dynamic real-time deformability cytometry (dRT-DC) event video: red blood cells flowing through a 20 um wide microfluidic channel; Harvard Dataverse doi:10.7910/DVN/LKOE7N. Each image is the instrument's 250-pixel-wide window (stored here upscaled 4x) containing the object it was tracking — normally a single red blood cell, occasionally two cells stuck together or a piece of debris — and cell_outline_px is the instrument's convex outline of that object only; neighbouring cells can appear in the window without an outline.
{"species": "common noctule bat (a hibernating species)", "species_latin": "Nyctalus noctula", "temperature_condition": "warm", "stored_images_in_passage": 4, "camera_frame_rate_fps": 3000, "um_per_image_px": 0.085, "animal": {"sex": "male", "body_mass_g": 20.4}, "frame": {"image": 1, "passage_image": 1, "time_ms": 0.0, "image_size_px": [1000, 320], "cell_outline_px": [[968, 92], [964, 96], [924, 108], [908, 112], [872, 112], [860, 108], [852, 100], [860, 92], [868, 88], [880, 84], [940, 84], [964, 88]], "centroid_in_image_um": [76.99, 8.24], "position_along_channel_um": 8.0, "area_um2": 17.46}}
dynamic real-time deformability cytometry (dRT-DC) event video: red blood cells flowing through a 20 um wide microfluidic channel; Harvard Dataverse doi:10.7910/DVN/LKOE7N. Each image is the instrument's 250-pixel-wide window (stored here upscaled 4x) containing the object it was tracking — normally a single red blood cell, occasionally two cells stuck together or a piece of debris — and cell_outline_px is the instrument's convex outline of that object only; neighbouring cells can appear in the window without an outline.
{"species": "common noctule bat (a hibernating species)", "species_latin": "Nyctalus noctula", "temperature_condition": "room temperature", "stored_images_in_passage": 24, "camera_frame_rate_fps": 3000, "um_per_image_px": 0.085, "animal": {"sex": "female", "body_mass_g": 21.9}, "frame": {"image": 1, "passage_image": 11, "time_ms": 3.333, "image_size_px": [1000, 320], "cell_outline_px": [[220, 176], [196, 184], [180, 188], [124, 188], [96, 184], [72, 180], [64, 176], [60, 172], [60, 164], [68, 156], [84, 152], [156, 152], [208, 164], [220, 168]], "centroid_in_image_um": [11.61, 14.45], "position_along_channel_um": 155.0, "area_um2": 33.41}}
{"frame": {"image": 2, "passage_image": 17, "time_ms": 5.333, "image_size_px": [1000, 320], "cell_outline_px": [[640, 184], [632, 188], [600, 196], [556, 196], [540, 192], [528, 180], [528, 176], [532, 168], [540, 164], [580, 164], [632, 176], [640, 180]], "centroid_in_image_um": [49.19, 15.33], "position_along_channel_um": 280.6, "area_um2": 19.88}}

* The request: Reproduce the full listing exactly.

* Exercise result:
dynamic real-time deformability cytometry (dRT-DC) event video: red blood cells flowing through a 20 um wide microfluidic channel; Harvard Dataverse doi:10.7910/DVN/LKOE7N. Each image is the instrument's 250-pixel-wide window (stored here upscaled 4x) containing the object it was tracking — normally a single red blood cell, occasionally two cells stuck together or a piece of debris — and cell_outline_px is the instrument's convex outline of that object only; neighbouring cells can appear in the window without an outline.
{"species": "common noctule bat (a hibernating species)", "species_latin": "Nyctalus noctula", "temperature_condition": "warm", "stored_images_in_passage": 4, "camera_frame_rate_fps": 3000, "um_per_image_px": 0.085, "animal": {"sex": "male", "body_mass_g": 20.4}, "frame": {"image": 1, "passage_image": 1, "time_ms": 0.0, "image_size_px": [1000, 320], "cell_outline_px": [[968, 92], [964, 96], [924, 108], [908, 112], [872, 112], [860, 108], [852, 100], [860, 92], [868, 88], [880, 84], [940, 84], [964, 88]], "centroid_in_image_um": [76.99, 8.24], "position_along_channel_um": 8.0, "area_um2": 17.46}}
dynamic real-time deformability cytometry (dRT-DC) event video: red blood cells flowing through a 20 um wide microfluidic channel; Harvard Dataverse doi:10.7910/DVN/LKOE7N. Each image is the instrument's 250-pixel-wide window (stored here upscaled 4x) containing the object it was tracking — normally a single red blood cell, occasionally two cells stuck together or a piece of debris — and cell_outline_px is the instrument's convex outline of that object only; neighbouring cells can appear in the window without an outline.
{"species": "common noctule bat (a hibernating species)", "species_latin": "Nyctalus noctula", "temperature_condition": "room temperature", "stored_images_in_passage": 24, "camera_frame_rate_fps": 3000, "um_per_image_px": 0.085, "animal": {"sex": "female", "body_mass_g": 21.9}, "frame": {"image": 1, "passage_image": 11, "time_ms": 3.333, "image_size_px": [1000, 320], "cell_outline_px": [[220, 176], [196, 184], [180, 188], [124, 188], [96, 184], [72, 180], [64, 176], [60, 172], [60, 164], [68, 156], [84, 152], [156, 152], [208, 164], [220, 168]], "centroid_in_image_um": [11.61, 14.45], "position_along_channel_um": 155.0, "area_um2": 33.41}}
{"frame": {"image": 2, "passage_image": 17, "time_ms": 5.333, "image_size_px": [1000, 320], "cell_outline_px": [[640, 184], [632, 188], [600, 196], [556, 196], [540, 192], [528, 180], [528, 176], [532, 168], [540, 164], [580, 164], [632, 176], [640, 180]], "centroid_in_image_um": [49.19, 15.33], "position_along_channel_um": 280.6, "area_um2": 19.88}}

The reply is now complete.